Seguramente nunca ha habido una operación judicial o policial jaleada con tanto entusiasmo popular como la que se ha saldado con la detención de la cúpula de la SGAE. La simple visión en los titulares de esa palabra, “cúpula”, que generalmente encontramos asociada a sindicatos del crimen de diversa índole, es un regalo para los ojos y el espíritu de los millones de agraviados por ese consorcio que parecía tener patente de corso. Dicen el catecismo y los manuales de urbanidad que no está bien desear el mal ajeno, pero va a ser difícil encontrar un alma pura que no desee ver, como poco, entre rejas a una banda de abusones cuya sola existencia desmentía que estemos en algo similar a un Estado de Derecho.
.....
▶ [LISTA DE TAREAS]:
**1.** Di si cada frase coincide con lo que dice el texto sobre la SGAE. Responde sí o no y copia las palabras del texto que lo deciden. (a) La palabra "cúpula" suele aparecer unida a grupos criminales. (b) El catecismo ve bien desear el mal ajeno. (c) La operación tuvo poco apoyo de la gente.
**2.** Sigue escribiendo el texto sobre la detención de la cúpula de la SGAE desde su última frase.

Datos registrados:
.....
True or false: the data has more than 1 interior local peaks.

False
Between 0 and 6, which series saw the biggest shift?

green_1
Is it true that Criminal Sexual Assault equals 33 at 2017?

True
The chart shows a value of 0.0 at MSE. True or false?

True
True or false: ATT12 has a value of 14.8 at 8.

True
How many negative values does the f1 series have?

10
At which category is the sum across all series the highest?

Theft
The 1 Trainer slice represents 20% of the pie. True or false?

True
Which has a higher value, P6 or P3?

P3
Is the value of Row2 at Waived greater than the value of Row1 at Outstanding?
.....
▶ [RESPUESTAS]:
**1.**
(a) Sí: «que generalmente encontramos asociada a sindicatos del crimen de diversa índole»
(b) No: «Dicen el catecismo y los manuales de urbanidad que no está bien desear el mal ajeno»
(c) No: «jaleada con tanto entusiasmo popular»

**2.**
Ha sido grandioso, además, que la aparatosa caída del imperio bautistiano se haya producido por la administración de su propia medicina. Ellos, que siempre amedrentaban a sus posibles e incontables víctimas enseñándoles los dientes de su jauría legaloide, se han pillado los dedos y algo más con los guardias y las togas. A estas horas ya deben de haber experimentado la taquicardia, la zozobra y el canguelo que hacía presa en el sinnúmero de desventurados que alguna vez han recibido uno de sus burofaxes intimidantes. Qué chufla, que se acuerden justo ahora de la presunción de inocencia.
De todos modos, mejor no echar las campanas al vuelo. Poco dura la alegría en casa del pobre, y esta tiene muchos boletos para ser pasajera, como debería recordarnos la sonrisa de oreja a oreja de DSK en las mismas primeras páginas que nos hablaban de la redada en la cueva de Ali-Babá. Ya pueden decir misa el sentido común y el código penal, que el desenlace final dependerá, como casi siempre, de las triquiñuelas de un puñado de picapleitos. Y aun descontando lo que se han podido llevar crudo, el canon y el resto de los diezmos cobrados hasta por cantar en la ducha dan para pagar legiones de abogados.